Reviews & Features

15 Used SUVs and Crossovers You Should Avoid Buying at All Costs


After we recently brought you the list of used trucks you might want to avoid, we’re now moving onto SUVs. Although the mentioned trucks list did ruffle a few feathers, this doesn’t mean all of them are bad. Only a few rotten model years. And we simply had to list every manufacturer in order to give you the best possible scope of the situation. Again; this doesn’t mean every pickup truck out there is bad. You should just be extra vigilant if you’re shopping for the ones (model years) listed there.

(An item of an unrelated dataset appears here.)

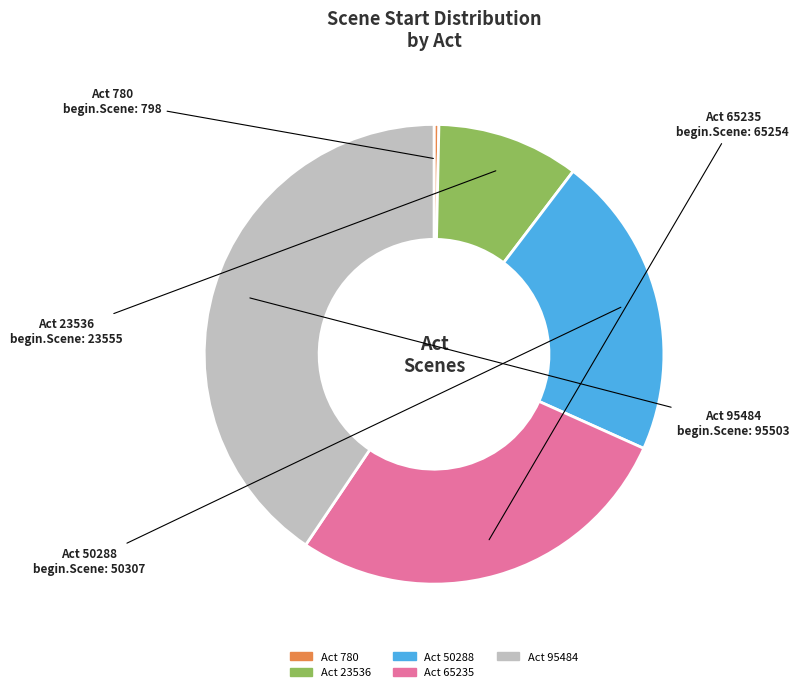

Is it true that Act 23536 is 4% of the pie?

False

Now that that’s settled, here’s what we’ll do with this one. Since there are much more SUVs in general, we won’t be able to list all the makes currently out there, let alone those that have been discontinued. This is why we’ll only list really dodgy SUV model years that have suffered from well documented defects. Moreover, we’re only taking the last 15 years or so into account. Buying a used car is always a risk, but buying a nineties or older used car is even more so, and there’s no universal warning that can prepare you for what’s coming if you decide to tread that path.

Buick Enclave

Years: 2008-2009

Buick Enclave was all new back then, and it replaced both the Rendezvous and Rainier SUVs. It was a step in the right direction for Buick who desperately needed something modern in their lineup. However, GM-Ford 6T75 automatic transmission didn’t really match Enclave’s enthusiasm. 2008 and 2009 model years are probably the ones you’d like to avoid, even though most of them are supposed to be fixed by now. Still, you never know, so ask for relevant recall paperwork or licensed mechanic’s receipt if you really must shop for ’08 or ’09 Enclave.

For starters, transmission was misprogrammed from the beginning leading to strange behavior like improper shifts and high rpm count at cruising speeds which, in turn lead to lousy mpg rates. Then, there was the issue with the shift cable adjustment clip which wasn’t fully engaged. In other words, the lever and the actual position of the gear sometimes didn’t match. This means a driver could have put the shifter in park, but the vehicle would have stayed in drive. I’m not saying it’s the GM’s fault, but the industry’s fault in general. We have lost a prominent young actor Anton Yelchin due to the similar issue this year. How many more lives need to be forfeited before this transmission issue is finally addressed properly?!